The Fan Village, then. Last year, and I gather normally at Worldcons, the parties thrown by the different bids and other instances are in suites at the convention hotels. This year, the con committee had arrived at the alternative solution of placing everyone in a large exhibit hall in their own tents, where they promoted during the day and threw parties in the night. I actually prefer this solution to the hotel suites, since everyone is in the same space, there’s more air to breathe, you don’t have to switch floors to go to another party, and there’s no issue with other people trying to sleep in the vicinity.

Along with our competitor the DC bid and the 2016 Kansas City bid, we were in one of the largest tents, having bid parties for three nights of the weekend, with one on Sunday night for Archipelacon, where the convention also announced its third guest of honour after Karin Tidbeck and Johanna Sinisalo. It’s George R.R. Martin.

The Hugos

I suppose I should say a few words about the Hugos, since I held forth at such length on them before. I even went to see the awards ceremony, which I missed last year at San Antonio.

I have absolutely nothing to complain about. While not all the awards went exactly where I voted them, most of them did and the ones that did not were all well deserved. Congratulations to all the winners, and keep on being awesome.

The Stuff I Saw

An observation about Worldcon programming: it emphasizes panels a lot more than single-person presentations. This is, from my point of view, unusual. I mean, over half of all the items on the Worldcon programme were panels, while if I filter the Ropecon programme for this year, which has four tracks of speech programming over three days for panels, I get a grand total of one (1). This is an interesting difference and the programme is probably easier to put together this way than how we at Ropecon do it due to the sheer mindboggling scale of it all. Loncon 3 had over 1000 programme items over five days and I imagine it simplifies a lot when you can just tell people “you’re gonna be in these panels” instead of negotiating every lecture separately.

This does, of course, require you to have all those warm bodies to allocate to different panels, but I suspect that Worldcon might be one of those “build it and they will come” type deals.

The following is mostly written for memory, rather too late after the fact. The long trip, ExCel’s overenthusiastic air conditioning, five days of convention centre food and proximity to people and bacterial strains from every continent but the Antarctic conspired to lay me low soon after I had returned home on Tuesday and it’s taken me this long to put together anything coherent.

So, instead of going through every damn program item, let me just offer up a few observations.

(Saved data entries)

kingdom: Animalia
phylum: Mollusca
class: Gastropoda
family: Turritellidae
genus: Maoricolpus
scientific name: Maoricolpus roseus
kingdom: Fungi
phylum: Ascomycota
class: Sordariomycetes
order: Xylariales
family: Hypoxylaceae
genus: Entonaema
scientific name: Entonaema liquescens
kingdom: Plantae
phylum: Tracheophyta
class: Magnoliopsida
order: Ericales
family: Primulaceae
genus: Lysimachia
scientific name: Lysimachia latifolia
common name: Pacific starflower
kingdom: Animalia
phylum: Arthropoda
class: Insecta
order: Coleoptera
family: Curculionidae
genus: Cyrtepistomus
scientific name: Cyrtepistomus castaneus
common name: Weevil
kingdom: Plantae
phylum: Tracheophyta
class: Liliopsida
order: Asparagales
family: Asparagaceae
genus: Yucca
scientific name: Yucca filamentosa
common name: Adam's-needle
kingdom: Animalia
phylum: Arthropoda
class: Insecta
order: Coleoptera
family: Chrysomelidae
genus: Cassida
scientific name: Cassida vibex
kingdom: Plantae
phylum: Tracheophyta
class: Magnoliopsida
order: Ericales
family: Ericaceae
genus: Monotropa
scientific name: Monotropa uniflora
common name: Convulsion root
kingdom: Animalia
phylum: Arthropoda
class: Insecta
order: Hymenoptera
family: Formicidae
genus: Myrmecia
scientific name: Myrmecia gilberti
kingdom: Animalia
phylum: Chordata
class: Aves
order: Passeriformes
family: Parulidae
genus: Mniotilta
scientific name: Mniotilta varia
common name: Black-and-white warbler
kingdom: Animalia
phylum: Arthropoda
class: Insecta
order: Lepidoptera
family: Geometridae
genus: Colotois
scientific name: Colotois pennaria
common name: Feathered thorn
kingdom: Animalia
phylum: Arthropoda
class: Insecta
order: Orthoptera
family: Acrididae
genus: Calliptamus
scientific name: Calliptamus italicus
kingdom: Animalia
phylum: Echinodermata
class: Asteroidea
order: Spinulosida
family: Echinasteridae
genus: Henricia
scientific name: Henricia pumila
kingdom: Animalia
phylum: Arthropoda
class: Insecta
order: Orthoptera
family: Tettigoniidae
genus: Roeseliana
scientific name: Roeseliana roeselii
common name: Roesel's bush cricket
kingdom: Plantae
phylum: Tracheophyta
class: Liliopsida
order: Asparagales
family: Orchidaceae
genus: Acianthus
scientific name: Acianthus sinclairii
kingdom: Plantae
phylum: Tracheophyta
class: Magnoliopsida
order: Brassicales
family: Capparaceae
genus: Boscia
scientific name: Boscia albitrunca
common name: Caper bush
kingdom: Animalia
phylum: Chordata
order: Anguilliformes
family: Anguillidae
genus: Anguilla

#### TASK DESCRIPTION:
Repeat the Worldcon report word for word from "I suppose I" to "on being awesome.".

#### REPLY TO THE EXERCISE:
I suppose I should say a few words about the Hugos, since I held forth at such length on them before. I even went to see the awards ceremony, which I missed last year at San Antonio.

I have absolutely nothing to complain about. While not all the awards went exactly where I voted them, most of them did and the ones that did not were all well deserved. Congratulations to all the winners, and keep on being awesome.